## Trecho do documento
══════
Parece
uma Lei universal (mas não é): quanto mais uma pessoa enxerga e
sente e pensa, mais difícil é a inserção de seus pensamentos e
opiniões na sociedade. Isso é muito claro ao analisarmos a História
e observarmos as inúmeras injustiças humanas cometidas contra
pessoas de todas áreas, muito à frente de sua época: Arquimedes
foi morto pela impaciência de um centurião romano, que se recusou a
esperar que o cientista terminasse uma linha de raciocínio; Galileu
foi ignorado pela Igreja ao apresentar sua nova teoria astronômica;
Albert Camus foi sistematicamente rejeitado pelos intelectuais da
época por ter uma mente mais livre que a média; Beethoven sempre
esteve numa condição financeira ruim por não se curvar à Nobreza
e Igreja; e por aí vai. Os casos são inúmeros. E hoje em dia,
apesar dos ataques serem menos bárbaros (não se pode mais condenar
alguém à fogueira por acreditar ou pensar em algo pouco usual), a
"defesa" da sociedade contra as mentes inovadoras continua
firme. Podemos encaixar Noam Chomsky nessa categoria de gente.
Chomsky. Olhar introspectivo. |
Abraham
Noam Chomsky é uma personalidade muito peculiar. Desde a mais tenra
infância esse judeu descendente de ucranianos apresentou uma
sensibilidade social aguçada aliada a uma capacidade intelectual
(muito) acima da média. Em vários campos.
══════
## Trechos de dados
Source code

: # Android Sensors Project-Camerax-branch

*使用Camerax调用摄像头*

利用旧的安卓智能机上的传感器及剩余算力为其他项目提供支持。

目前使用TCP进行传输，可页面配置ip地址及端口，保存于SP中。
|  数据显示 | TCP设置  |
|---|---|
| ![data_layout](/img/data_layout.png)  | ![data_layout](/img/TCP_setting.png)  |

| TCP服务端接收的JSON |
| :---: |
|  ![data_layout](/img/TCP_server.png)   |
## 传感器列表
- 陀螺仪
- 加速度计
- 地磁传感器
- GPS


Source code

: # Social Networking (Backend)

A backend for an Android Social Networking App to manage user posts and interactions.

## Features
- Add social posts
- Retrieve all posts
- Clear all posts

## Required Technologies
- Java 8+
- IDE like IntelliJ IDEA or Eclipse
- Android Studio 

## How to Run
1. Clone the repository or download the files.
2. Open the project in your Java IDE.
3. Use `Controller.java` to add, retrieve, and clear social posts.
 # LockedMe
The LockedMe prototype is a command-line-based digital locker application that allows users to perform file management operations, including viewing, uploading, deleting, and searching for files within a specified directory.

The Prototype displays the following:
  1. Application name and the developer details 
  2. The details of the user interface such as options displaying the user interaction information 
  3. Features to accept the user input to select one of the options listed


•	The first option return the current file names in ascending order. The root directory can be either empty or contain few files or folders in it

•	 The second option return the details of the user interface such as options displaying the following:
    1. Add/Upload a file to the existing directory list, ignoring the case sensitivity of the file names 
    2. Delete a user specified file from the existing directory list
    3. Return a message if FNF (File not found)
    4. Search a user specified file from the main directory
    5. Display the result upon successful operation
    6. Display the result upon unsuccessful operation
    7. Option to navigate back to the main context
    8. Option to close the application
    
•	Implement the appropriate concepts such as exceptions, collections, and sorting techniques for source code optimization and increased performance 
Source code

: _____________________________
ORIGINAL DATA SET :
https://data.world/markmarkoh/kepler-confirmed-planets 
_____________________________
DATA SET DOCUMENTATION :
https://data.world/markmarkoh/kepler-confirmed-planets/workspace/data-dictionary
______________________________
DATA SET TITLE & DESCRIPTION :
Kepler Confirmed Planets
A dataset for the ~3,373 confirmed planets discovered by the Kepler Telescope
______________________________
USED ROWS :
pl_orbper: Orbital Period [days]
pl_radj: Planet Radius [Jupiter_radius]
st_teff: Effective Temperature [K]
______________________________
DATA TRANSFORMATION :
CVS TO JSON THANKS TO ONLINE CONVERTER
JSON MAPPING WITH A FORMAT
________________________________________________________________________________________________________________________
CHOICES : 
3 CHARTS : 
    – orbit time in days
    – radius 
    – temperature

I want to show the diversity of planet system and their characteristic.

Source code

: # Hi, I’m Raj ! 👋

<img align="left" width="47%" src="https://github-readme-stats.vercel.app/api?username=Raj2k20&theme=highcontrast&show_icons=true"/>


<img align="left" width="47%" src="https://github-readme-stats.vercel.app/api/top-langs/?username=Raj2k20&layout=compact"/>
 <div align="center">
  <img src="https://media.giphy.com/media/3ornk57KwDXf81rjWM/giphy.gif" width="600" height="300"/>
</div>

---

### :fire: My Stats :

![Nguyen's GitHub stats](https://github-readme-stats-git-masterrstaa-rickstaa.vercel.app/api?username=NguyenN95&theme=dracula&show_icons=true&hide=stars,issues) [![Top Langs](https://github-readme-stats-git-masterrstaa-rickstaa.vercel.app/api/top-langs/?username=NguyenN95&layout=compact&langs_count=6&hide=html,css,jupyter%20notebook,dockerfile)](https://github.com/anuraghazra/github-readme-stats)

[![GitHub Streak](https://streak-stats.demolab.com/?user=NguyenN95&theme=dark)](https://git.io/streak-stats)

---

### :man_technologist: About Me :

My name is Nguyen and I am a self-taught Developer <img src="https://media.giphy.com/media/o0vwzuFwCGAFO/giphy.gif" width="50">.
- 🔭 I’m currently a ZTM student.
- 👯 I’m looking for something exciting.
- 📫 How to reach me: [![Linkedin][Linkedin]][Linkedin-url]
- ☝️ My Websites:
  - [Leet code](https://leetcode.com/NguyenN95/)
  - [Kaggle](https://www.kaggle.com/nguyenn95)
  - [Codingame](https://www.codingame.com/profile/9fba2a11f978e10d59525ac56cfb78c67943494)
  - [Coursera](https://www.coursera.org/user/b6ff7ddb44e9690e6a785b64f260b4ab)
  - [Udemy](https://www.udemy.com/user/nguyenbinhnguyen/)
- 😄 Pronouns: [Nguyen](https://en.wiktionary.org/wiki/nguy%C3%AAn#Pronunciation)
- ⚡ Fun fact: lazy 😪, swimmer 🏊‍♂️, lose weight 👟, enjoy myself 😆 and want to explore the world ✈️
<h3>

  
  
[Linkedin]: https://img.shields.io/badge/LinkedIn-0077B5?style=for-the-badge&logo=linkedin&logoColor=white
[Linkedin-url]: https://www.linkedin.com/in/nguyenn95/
══════
## Descrição da tarefa
Retome o texto sobre Noam Chomsky a partir da última frase apresentada. Os registros são um material à parte, sem relação com o texto.

## Espaço para resposta
Aos 10
anos escreveu um artigo (isso mesmo, um artigo) sobre a Guerra Civil
Espanhola que ocorria do outro lado do Atlântico. Desde essa época
ele já tinha uma compreensão madura do que eram coisas como
autoritarismo, capitalismo, socialismo, comunismo. E compreendia os
fenômenos político-sociais ocorrendo, sempre se distanciando da
visão propagada pela mídia. Analisa, reflete e pondera. Algo muito
raro em nosso mundo. É graças a ele que mantive minha postura de
defesa ao socialismo libertário (comumente conhecido como
anarquismo). Graças aos seus textos claros, inteligentes e atuais
pude compreender o que de fato é o anarquismo - infelizmente ainda
muito associado à desordem.
Chomsky
se especializou em linguística no MIT, instituto onde leciona há
mais de 40 anos ininterruptamente após obter seu doutoramento. Mas
ele vai muito além da sua área, escrevendo artigos (e participando
de Fóruns) sobre sociedade, política, ética e psicologia. É uma
pessoa completa. E moralmente elevada, independente de sua crença ou
não-crença.
Não é
à toa que as influências de Chomsky são personalidades que
construíram grande parte do mosaico que é seu ser. São mentes
igualmente brilhantes, cujas formas de pensar, atuar e sentir são
semelhantes a dele: Bertrand Russell, Mikhail Bakunin, Adam Smith,
George Orwell, Alan Turing, Karl Marx, John Dewey, entre outros.
Interdisciplinaridade
é algo que permeia a mente de Chomsky. Essa característica
inclusive está cada vez mais presente nas mentes mais criativas que,
além (ou em conseqüência) disso, melhor sabem administrar sua vida
pessoal e profissional. É como se estivéssemos voltando a uma era
pré-industrial, na qual floresceram pessoas que dominavam várias
áreas do conhecimento e relacionavam as coisas. Só que melhor.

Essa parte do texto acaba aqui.